Sources of AI bias are sometimes difficult to identify prior to model deployment and are therefore often identified retrospectively. Mandating transparency in reporting details about model development and critical attention to review of published results become important as a result. Failure to scrutinize models may lead to deployment of biased AI models that perpetuate inherent discrepancies, ultimately harming patients. Examples include those trained on patient populations whose characteristics differ from the patients on whom the models are being used (e.g., adult models applied to pediatric patients, models predominantly trained on patients of one race and applied to patients of another) or models whose outputs can potentially harm patients in subgroups that were insufficiently represented in the training data.
Using Bias to Mitigate Bias
Acknowledging the potential for unrecognized bias to adversely affect patients, intentional design accounting for bias presents an opportunity to mitigate bias in AI development. Directly mitigating bias by leveraging “equitable” bias involves oversampling data from underserved populations and/or groups shown to be negatively affected by social bias from previous AI use. Alternatively, “biased” AI tools can be selectively used in specific patient populations well-represented in the model’s training data set.

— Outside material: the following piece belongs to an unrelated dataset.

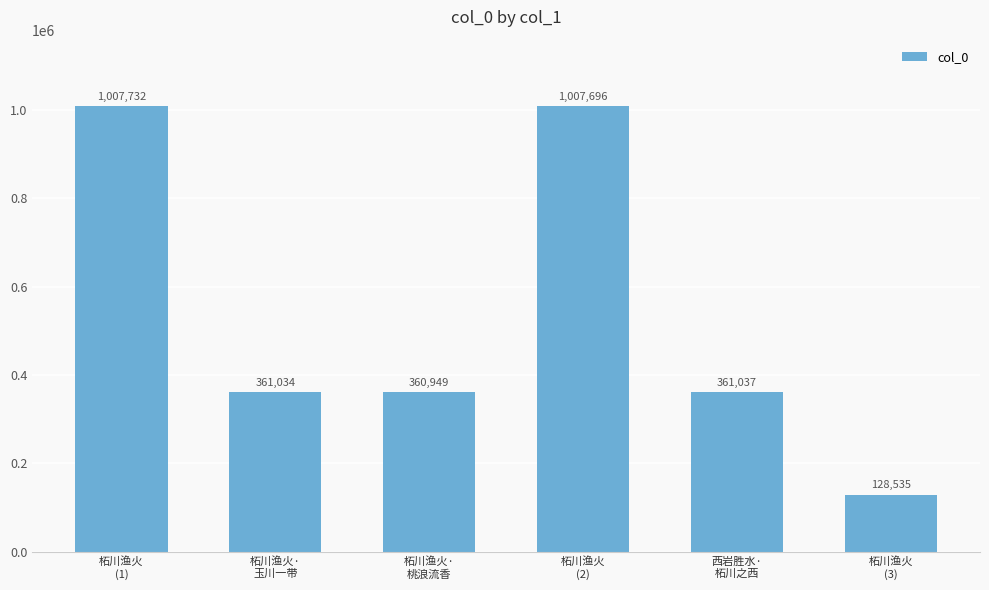

What position from the left is 西岩胜水·
柘川之西?

5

Practical Steps to Address AI Bias
Paul Yi, MD, director of the University of Maryland Medical Intelligent Imaging Center, summarized additional practical areas where it is possible to mitigate AI bias:
- Data level. Report demographics, balance demographics and ensure accurate labels across subgroups.
- Model level. Leverage novel techniques, such as ensemble learning, which generates and combines multiple models to solve problems, and vision transformer models, which treat input images as a series of patches and outperform convolutional neural networks in computational efficiency and accuracy.

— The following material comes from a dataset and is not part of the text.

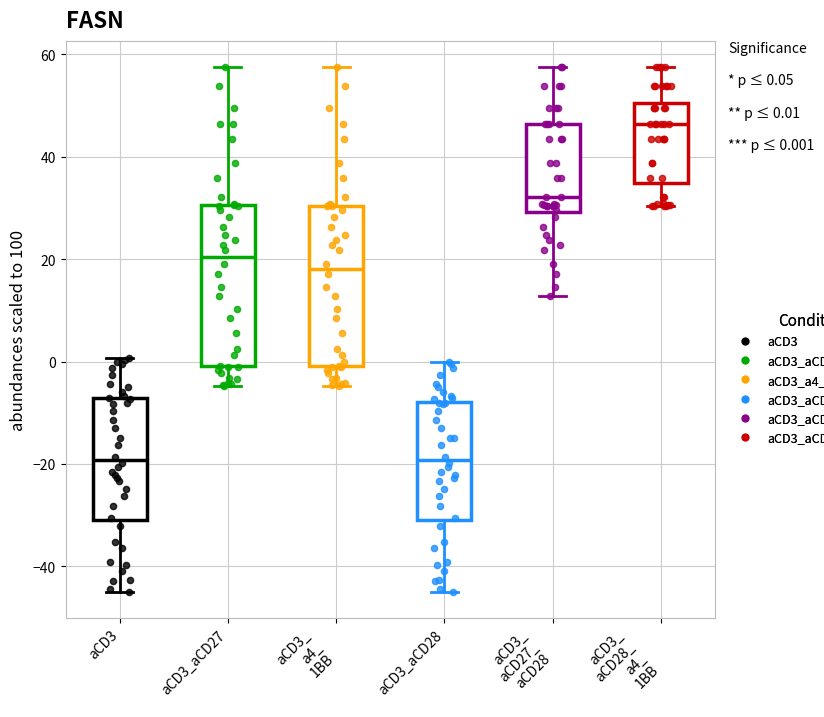

Which box has the highest median line?

aCD3_ aCD28_ a4_ 1BB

- Clinical deployment. Incorporate real-time surveillance to monitor for unexpected model performance that might be secondary to underlying biases.
Radiology professionals are increasingly recognizing the risks posed by data and model drift, as real-time performance of AI tools often deteriorates over time due to changes in patient demographics, imaging protocols, imaging hardware and evolving prevalence of disease, among other factors. Active surveillance leveraging business intelligence solutions can allow early intervention to prevent premature clinical decisions based on erroneous AI results.
Ultimately, accelerating clinical deployment of AI tools can lead to increased risks of exposing patients to biases that perpetuate healthcare disparities. However, a deliberate, thoughtful approach to mitigate the potential downstream adverse effects on patient care from unaddressed sources of bias can establish best practices to guide ethical, effective use of imaging AI in practice.